Partial Differential Equations (PDEs) are at the basis of many mathematical models used in science and engineering. Examples include the equations for fluid flows or the equation describing the distribution of stress in various structures. In practice, the equations are often solved with the use of computers and a good theoretical understanding of the equations is important for finding effective algorithms. At present, our theoretical understanding of many PDEs is incomplete. There is an important difference between linear models (for which our understanding is better) and non-linear models. In linear models, the reaction of the system to a disturbance is, roughly speaking, proportional to the disturbance. In non-linear models, this is not the case, and many of the mathematical difficulties can be traced to this effect. Linear regimes are often relevant for small disturbances from equilibria, whereas large disturbances are often governed by non-linear phenomena. This project will focus on the non-linear phenomena. In particular, one of the most serious effects in the class of equations which will be investigated is the formation of singularities and the related loss of predictive power of the equations. This will be studied in the context of fundamental equations (such as the equations of incompressible fluid mechanics) and also for various model equations, which can provide suitable stepping stones towards making progress on difficult open problems. This project provides research training opportunities for graduate students.

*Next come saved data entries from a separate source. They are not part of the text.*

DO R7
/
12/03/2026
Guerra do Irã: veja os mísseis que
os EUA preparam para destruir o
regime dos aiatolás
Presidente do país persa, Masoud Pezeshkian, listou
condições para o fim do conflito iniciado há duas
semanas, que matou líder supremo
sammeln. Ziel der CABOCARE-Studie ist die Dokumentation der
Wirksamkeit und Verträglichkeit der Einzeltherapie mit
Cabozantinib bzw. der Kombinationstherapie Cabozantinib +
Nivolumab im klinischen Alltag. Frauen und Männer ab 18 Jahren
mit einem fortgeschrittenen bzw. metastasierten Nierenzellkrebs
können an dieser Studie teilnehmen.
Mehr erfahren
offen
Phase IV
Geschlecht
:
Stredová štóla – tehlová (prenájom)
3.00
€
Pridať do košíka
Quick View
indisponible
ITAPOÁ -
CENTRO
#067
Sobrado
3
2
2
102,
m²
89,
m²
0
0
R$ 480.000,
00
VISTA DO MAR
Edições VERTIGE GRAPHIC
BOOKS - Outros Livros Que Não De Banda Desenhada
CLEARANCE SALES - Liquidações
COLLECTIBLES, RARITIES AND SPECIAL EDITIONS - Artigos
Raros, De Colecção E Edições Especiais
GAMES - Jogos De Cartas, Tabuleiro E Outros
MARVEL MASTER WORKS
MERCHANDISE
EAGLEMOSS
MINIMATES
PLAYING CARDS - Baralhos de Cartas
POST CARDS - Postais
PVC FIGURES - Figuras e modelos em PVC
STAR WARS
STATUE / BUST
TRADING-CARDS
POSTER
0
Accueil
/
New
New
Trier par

At a more technical level, the project focuses on the following areas: (i) One-dimensional models exhibiting features of PDEs of fluid mechanics. These include the De Gregorio model (which can be thought of as an extension of the Constantin-Lax-Majda model), equations modeling boundary behavior of 2d systems, and vector-valued Burgers-type equations. In spite of their simplicity, such models can be a good source of ideas and their improved understanding can lead to progress on the fundamental equations. In fact, ideas going back to these models have already proved important in the context of the full three-dimensional incompressible Euler equations; (ii) Equations arising in physics and geometry for which we have a satisfactory chance of obtaining a fairly good understanding. These include the Complex Ginzburg-Landau equation, the 2d harmonic map heat flow, and some classical non-linear elliptic systems arising from multi-dimensional variational integrals for vector-valued functions. (The last theme has connections to non-linear elasticity.) All these are important equations in their own right and the PI believes that some of the long-standing open problems related to them can be successfully addressed; (iii) Approachable aspects of the full equations of the incompressible fluid dynamics (the Navier-Stokes and Euler equations). This includes investigations of the solvability of equations describing generalized self-similar singularities, relations between possible non-uniqueness of the Leray-Hopf solutions and questions about instabilities, the stability of the double exponential growth for 2d Euler near the boundaries, and other issues.
This award reflects NSF's statutory mission and has been deemed worthy of support through evaluation using the Foundation's intellectual merit and broader impacts review criteria.